Capacity assessment is one of the more rigorous clinical tasks in psychiatry, and one where careful structure matters because the consequences of the assessment can include overriding the patient's stated preferences. The most important principle: capacity is decision-specific and moment-specific. A patient may have capacity for some decisions and not others, at this hour and not next hour.
The four-element analysis is the standard framework. Understanding: can the patient paraphrase the relevant information? "Can you tell me back what we just talked about?" If the patient can't recall and synthesize the basic facts, understanding fails. Appreciation: does the patient apply the information to their own situation? The patient who can describe diabetes accurately in general but denies having it when their A1c is 12 lacks appreciation. Reasoning: does the patient walk through the trade-offs logically, even if reaching a different conclusion than the clinician would? Reasoning is about process, not outcome. Choice: is the patient's preference stable, not fluctuating wildly minute to minute?
Decision-specific. The patient with dementia may have capacity for some decisions (where to go for lunch, simple consent) and not others (complex medical decisions, financial planning). The patient with active mania may lack capacity for major decisions during the episode but have capacity again after stabilization. Don't treat capacity as a global trait; assess for the specific decision in question.
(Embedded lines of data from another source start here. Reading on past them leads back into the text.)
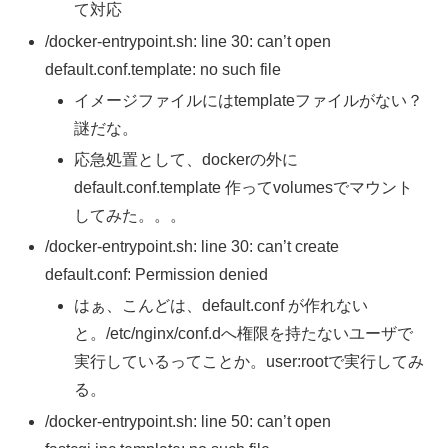
て対応
/docker-entrypoint.sh: line 30: can’t open
default.conf.template: no such file
イメージファイルにはtemplateファイルがない？
謎だな。
応急処置として、dockerの外に
default.conf.template 作ってvolumesでマウント
してみた。。。
/docker-entrypoint.sh: line 30: can’t create
default.conf: Permission denied
はぁ、こんどは、default.conf が作れない
と。/etc/nginx/conf.dへ権限を持たないユーザで
実行しているってことか。user:rootで実行してみ
る。
/docker-entrypoint.sh: line 50: can’t open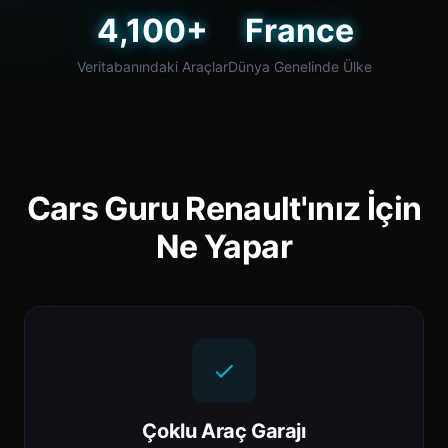
4,100+
France
Veritabanındaki Araçlar
Dünya Genelinde Ülke
Cars Guru Renault'ınız İçin
Ne Yapar
Çoklu Araç Garajı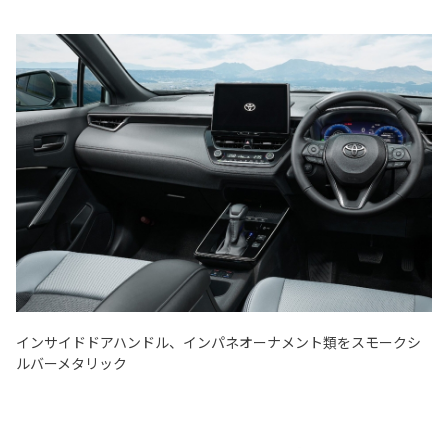
インサイドドアハンドル、インパネオーナメント類をスモークシ
ルバーメタリック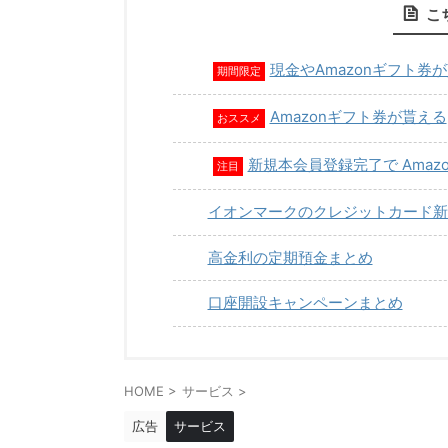
こ
現金やAmazonギフト券
期間限定
Amazonギフト券が貰える
おススメ
新規本会員登録完了で Amaz
注目
イオンマークのクレジットカード新
高金利の定期預金まとめ
口座開設キャンペーンまとめ
HOME
>
サービス
>
広告
サービス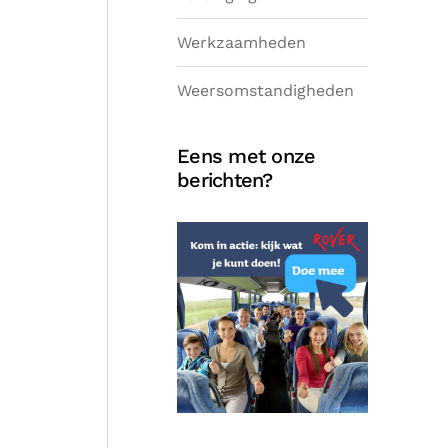
Werkzaamheden
Weersomstandigheden
Eens met onze
berichten?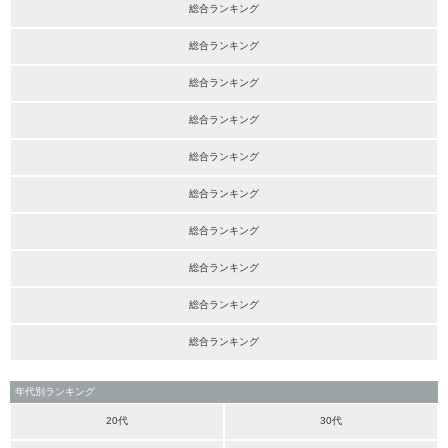
総合ランキング
総合ランキング
総合ランキング
総合ランキング
総合ランキング
総合ランキング
総合ランキング
総合ランキング
総合ランキング
総合ランキング
年代別ランキング
20代
30代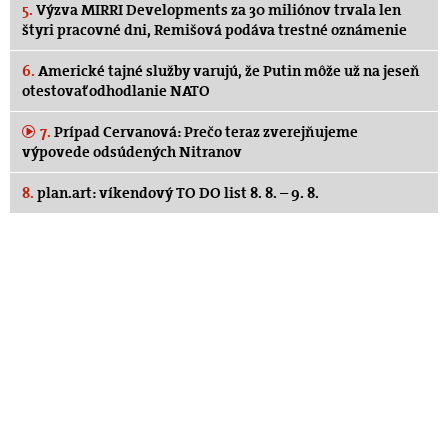
5.
Výzva MIRRI Developments za 30 miliónov trvala len
štyri pracovné dni, Remišová podáva trestné oznámenie
6.
Americké tajné služby varujú, že Putin môže už na jeseň
otestovať odhodlanie NATO
7.
Prípad Cervanová: Prečo teraz zverejňujeme
výpovede odsúdených Nitranov
8.
plan.art: víkendový TO DO list 8. 8. – 9. 8.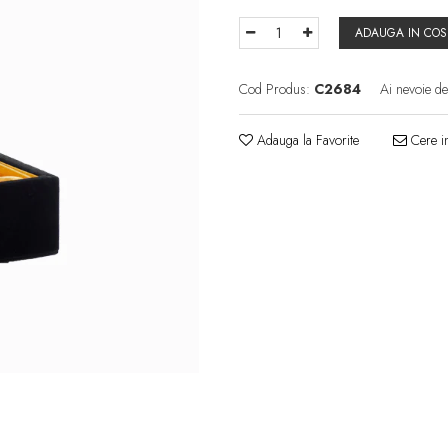
ADAUGA IN COS
Cod Produs:
C2684
Ai nevoie de
Adauga la Favorite
Cere in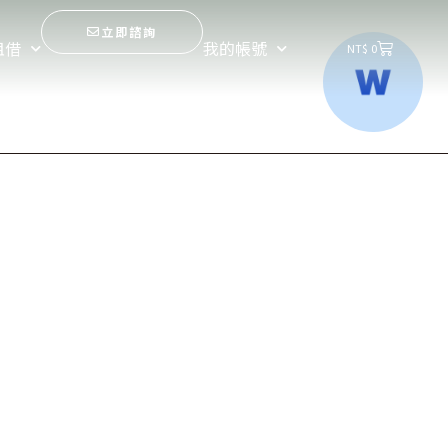
立即諮詢
購
租借
我的帳號
NT$
0
物
籃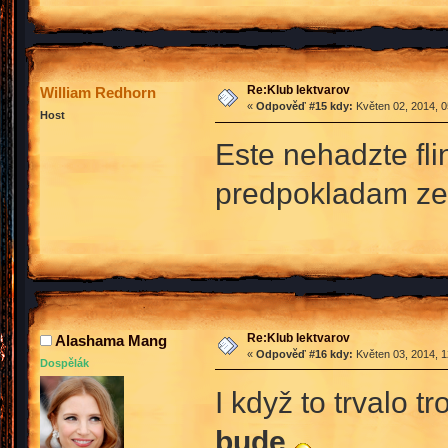
Re:Klub lektvarov
William Redhorn
«
Odpověď #15 kdy:
Květen 02, 2014, 0
Host
Este nehadzte fli
predpokladam ze 
Re:Klub lektvarov
Alashama Mang
«
Odpověď #16 kdy:
Květen 03, 2014, 1
Dospělák
I když to trvalo 
bude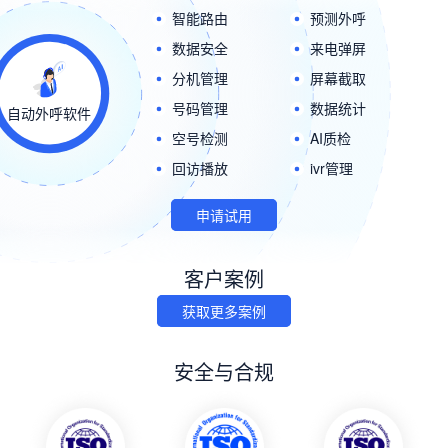
智能路由
预测外呼
数据安全
来电弹屏
分机管理
屏幕截取
号码管理
数据统计
自动外呼软件
空号检测
AI质检
回访播放
ivr管理
申请试用
客户案例
获取更多案例
安全与合规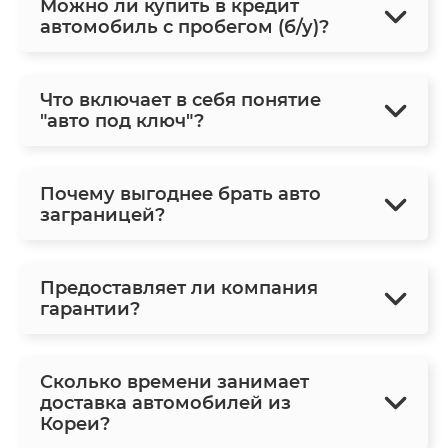
Можно ли купить в кредит
автомобиль с пробегом (б/у)?
Что включает в себя понятие
"авто под ключ"?
Почему выгоднее брать авто
заграницей?
Предоставляет ли компания
гарантии?
Сколько времени занимает
доставка автомобилей из
Кореи?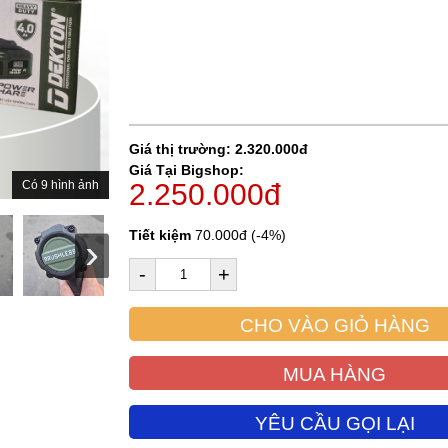
Giá thị trường: 2.320.000đ
Giá Tại Bigshop:
Có 9 hình ảnh
2.250.000đ
Tiết kiệm
70.000đ (-4%)
-
+
CHO VÀO GIỎ HÀNG
MUA HÀNG
YÊU CẦU GỌI LẠI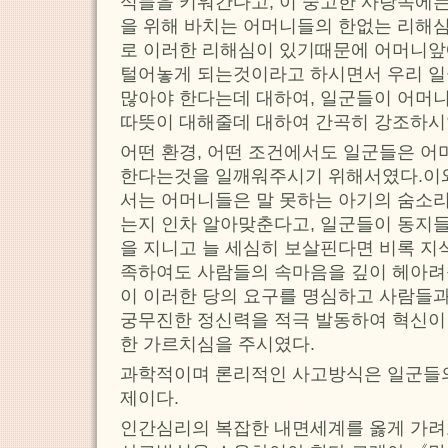
식들을 키워간다고, 이 숭고한 사랑속에
을 위해 바치는 어머니들의 한없는 리해
로 이러한 리해심이 있기때문에 어머니
털어놓게 되는것이라고 하시면서 우리 
많아야 한다는데 대하여, 일군들이 어머
따뜻이 대해줄데 대하여 간곡히 강조하시
어떤 환경, 어떤 조건에서도 일군들은 
한다는것을 일깨워주시기 위해서였다.이
서는 어머니들은 말 못하는 아기의 숨소리
는지 인차 알아맞춘다고, 일군들이 동지들
을 지니고 늘 세심히 보살핀다면 비록 지
족하여도 사람들의 속마음을 깊이 헤아려
이 이러한 당의 요구를 명심하고 사람들과
궁무진한 정신력을 적극 발동하여 혁신이
한 가르치심을 주시였다.
과학적이며 론리적인 사고방식은 일군들의
제이다.
인간심리의 복잡한 내면세계를 옳게 가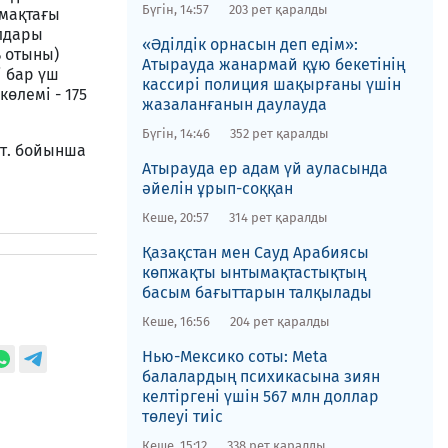
Бүгін, 14:57
203 рет қаралды
мақтағы
лдары
«Әділдік орнасын деп едім»:
ь отыны)
Атырауда жанармай құю бекетінің
і бар үш
кассирі полиция шақырғаны үшін
өлемі - 175
жазаланғанын даулауда
Бүгін, 14:46
352 рет қаралды
-т. бойынша
Атырауда ер адам үй ауласында
әйелін ұрып-соққан
Кеше, 20:57
314 рет қаралды
Қазақстан мен Сауд Арабиясы
көпжақты ынтымақтастықтың
басым бағыттарын талқылады
Кеше, 16:56
204 рет қаралды
Нью-Мексико соты​: Meta
балалардың психикасына зиян
келтіргені үшін 567 млн доллар
төлеуі тиіс
Кеше, 15:12
338 рет қаралды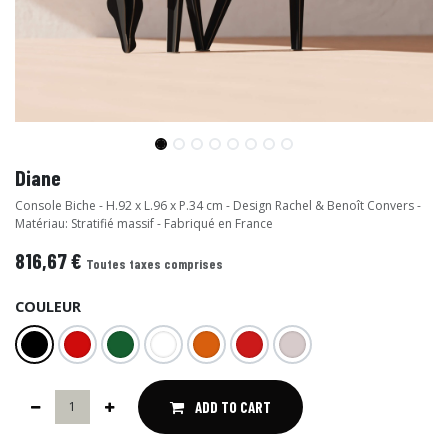
Diane
Console Biche - H.92 x L.96 x P.34 cm - Design Rachel & Benoît Convers -
Matériau: Stratifié massif - Fabriqué en France
816,67
€
Toutes taxes comprises
COULEUR
ADD TO CART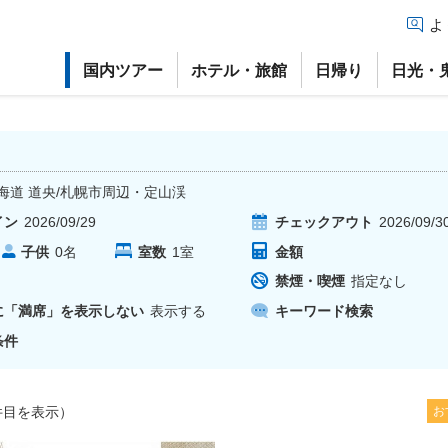
よ
国内ツアー
ホテル・旅館
日帰り
日光・
海道 道央/札幌市周辺・定山渓
イン
2026/09/29
チェックアウト
2026/09/3
子供
室数
1
室
金額
0
名
禁煙・喫煙
指定なし
に「満席」を表示しない
表示する
キーワード検索
条件
目を表示）
お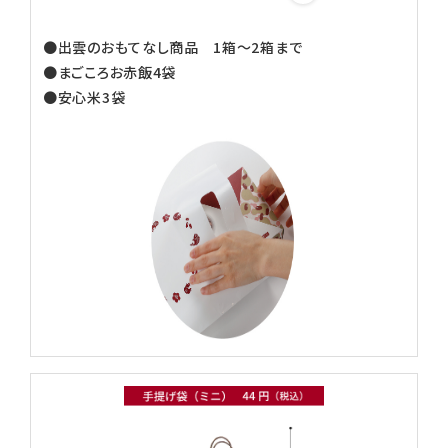
●出雲のおもてなし商品 1箱～2箱まで
●まごころお赤飯4袋
●安心米3袋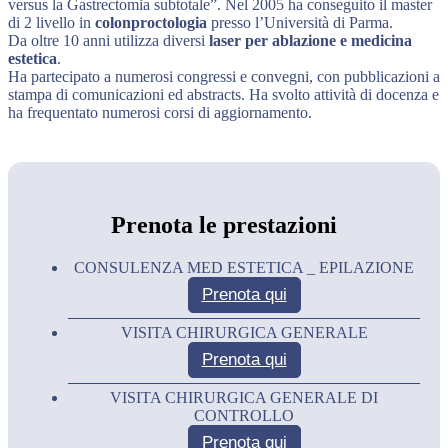
versus la Gastrectomia subtotale”. Nel 2005 ha conseguito il master
di 2 livello in
colonproctologia
presso l’Università di Parma.
Da oltre 10 anni utilizza diversi
laser per ablazione e medicina
estetica
.
Ha partecipato a numerosi congressi e convegni, con pubblicazioni a
stampa di comunicazioni ed abstracts. Ha svolto attività di docenza e
ha frequentato numerosi corsi di aggiornamento.
Prenota le prestazioni
CONSULENZA MED ESTETICA _ EPILAZIONE
Prenota qui
VISITA CHIRURGICA GENERALE
Prenota qui
VISITA CHIRURGICA GENERALE DI
CONTROLLO
Prenota qui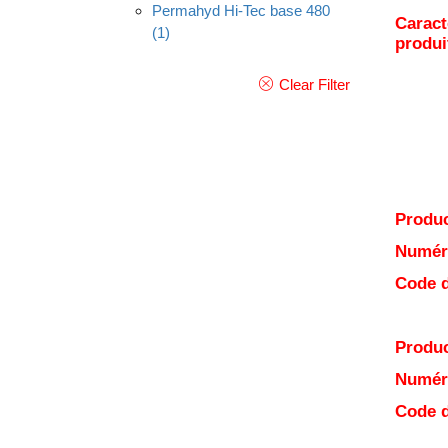
Permahyd Hi-Tec base 480
Caract
(1)
produi
Clear Filter
Produc
Numéro
Code d
Produc
Numéro
Code d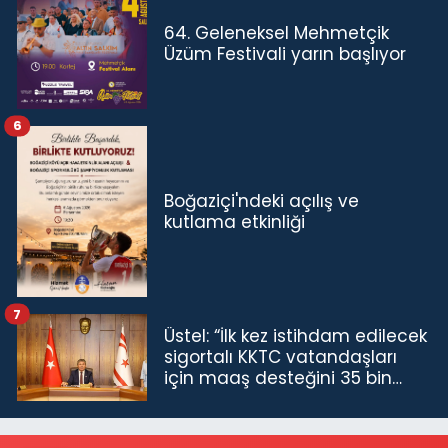
64. Geleneksel Mehmetçik
Üzüm Festivali yarın başlıyor
6
Boğaziçi'ndeki açılış ve
kutlama etkinliği
7
Üstel: “İlk kez istihdam edilecek
sigortalı KKTC vatandaşları
için maaş desteğini 35 bin
TL'ye çıkardık”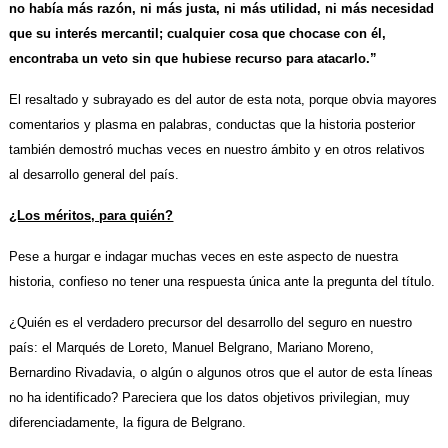
no había más razón, ni más justa, ni más utilidad, ni más necesidad
que su interés mercantil; cualquier cosa que chocase con él,
encontraba un veto sin que hubiese recurso para atacarlo.”
El resaltado y subrayado es del autor de esta nota, porque obvia mayores
comentarios y plasma en palabras, conductas que la historia posterior
también demostró muchas veces en nuestro ámbito y en otros relativos
al desarrollo general del país.
¿Los méritos, para quién?
Pese a hurgar e indagar muchas veces en este aspecto de nuestra
historia, confieso no tener una respuesta única ante la pregunta del título.
¿Quién es el verdadero precursor del desarrollo del seguro en nuestro
país: el Marqués de
Loreto, Manuel Belgrano, Mariano Moreno,
Bernardino Rivadavia, o algún o algunos otros que el autor de esta líneas
no ha identificado? Pareciera que los datos objetivos privilegian, muy
diferenciadamente, la figura de Belgrano.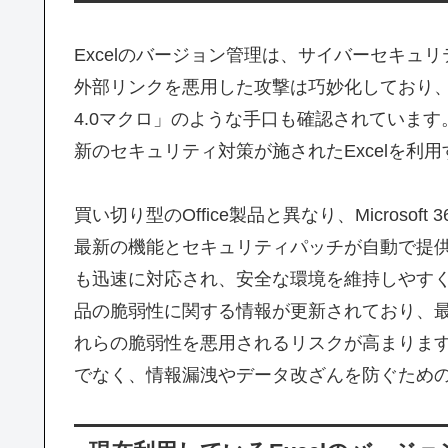
Excelのバージョン管理は、サイバーセキ
外部リンクを悪用した攻撃は巧妙化しており、
4.0マクロ」のような手口も確認されていま
新のセキュリティ対策が施されたExcelを利
買い切り型のOffice製品と異なり、Micros
最新の機能とセキュリティパッチが自動で提
も迅速に対応され、安全な環境を維持しやすくなりま
品の脆弱性に関する情報が更新されており、
れらの脆弱性を悪用されるリスクが高まりま
でなく、情報漏洩やデータ改ざんを防ぐため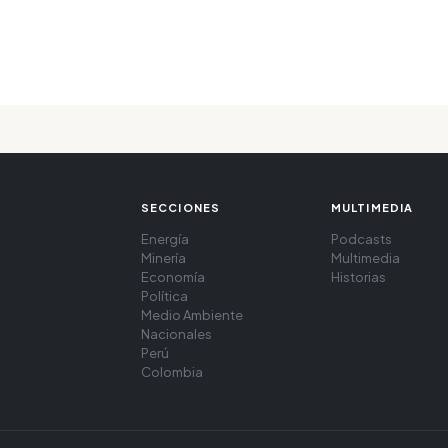
SECCIONES
MULTIMEDIA
Energía
Podcasts
Minería
Multimedia
Economía
Historias
Política
Medio Ambiente
Nacionales
Perú
Colombia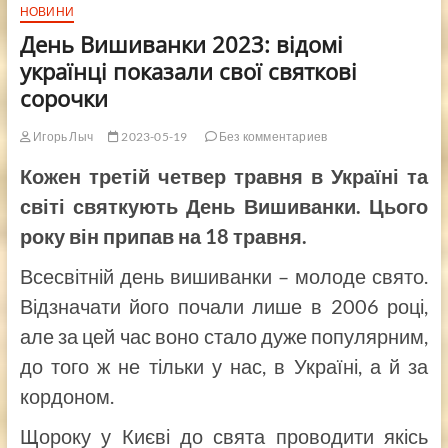
НОВИНИ
День Вишиванки 2023: відомі
українці показали свої святкові
сорочки
Игорь Лыч
2023-05-19
Без комментариев
Кожен третій четвер травня в Україні та
світі святкують День Вишиванки. Цього
року він припав на 18 травня.
Всесвітній день вишиванки – молоде свято.
Відзначати його почали лише в 2006 році,
але за цей час воно стало дуже популярним,
до того ж не тільки у нас, в Україні, а й за
кордоном.
Щороку у Києві до свята проводити якісь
Capacity is not competence. Capacity is the clinical determination by the physician. Competence is the legal determination by a court. They overlap conceptually but the terms have distinct meanings; use them appropriately. A patient may have clinical capacity but be legally incompetent (e.g., a minor); a patient may be legally competent but clinically lack capacity for a specific decision during acute illness.
Disagreement isn't incapacity. The patient who decides differently than the clinician would isn't automatically lacking capacity. The patient must lack one or more of the four elements for the decision in question. A patient who deeply considers the trade-offs and chooses differently than I would is exercising capacity, not failing it.
Document specifically. "Capacity to refuse psychiatric hospitalization assessed. Understanding: patient could paraphrase recommendation and rationale. Appreciation: denies that anything is currently wrong despite manic symptoms and 5 days no sleep. Reasoning: cites delusional content as primary reason for refusal. Choice: stable. Assessment: lacks capacity for this decision given failure of appreciation."